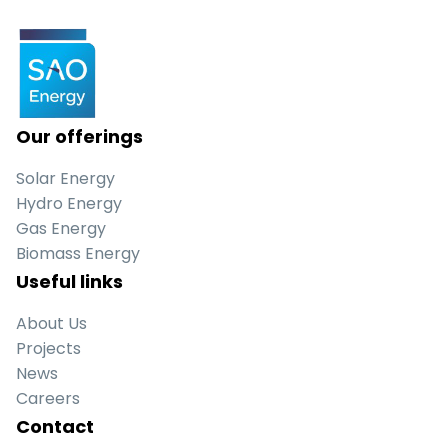
Our offerings
Solar Energy
Hydro Energy
Gas Energy
Biomass Energy
Useful links
About Us
Projects
News
Careers
Contact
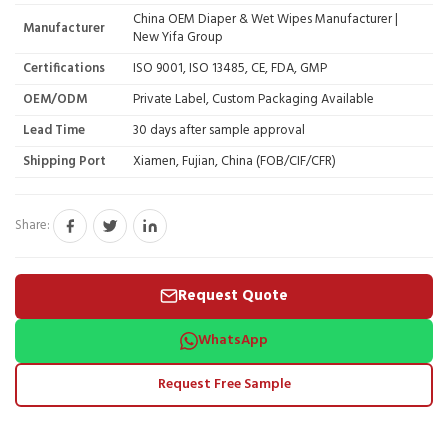
China OEM Diaper & Wet Wipes Manufacturer |
Manufacturer
New Yifa Group
Certifications
ISO 9001, ISO 13485, CE, FDA, GMP
OEM/ODM
Private Label, Custom Packaging Available
Lead Time
30 days after sample approval
Shipping Port
Xiamen, Fujian, China (FOB/CIF/CFR)
Share:
Request Quote
WhatsApp
Request Free Sample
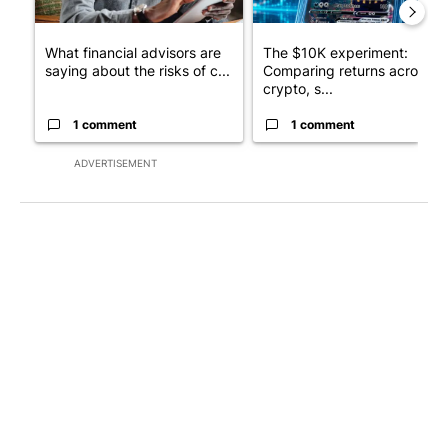
What financial advisors are
The $10K experiment:
saying about the risks of c...
Comparing returns across
crypto, s...
1 comment
1 comment
ADVERTISEMENT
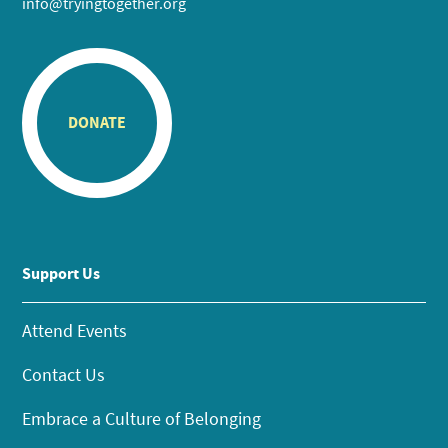
info@tryingtogether.org
DONATE
Support Us
Attend Events
Contact Us
Embrace a Culture of Belonging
:::
- **JOB ITEM**: Whenever the word "Manufacturer" shows up in a line of the entries above, copy that line.

- **WRITTEN ANSWER**:
China OEM Diaper & Wet Wipes Manufacturer |
Manufacturer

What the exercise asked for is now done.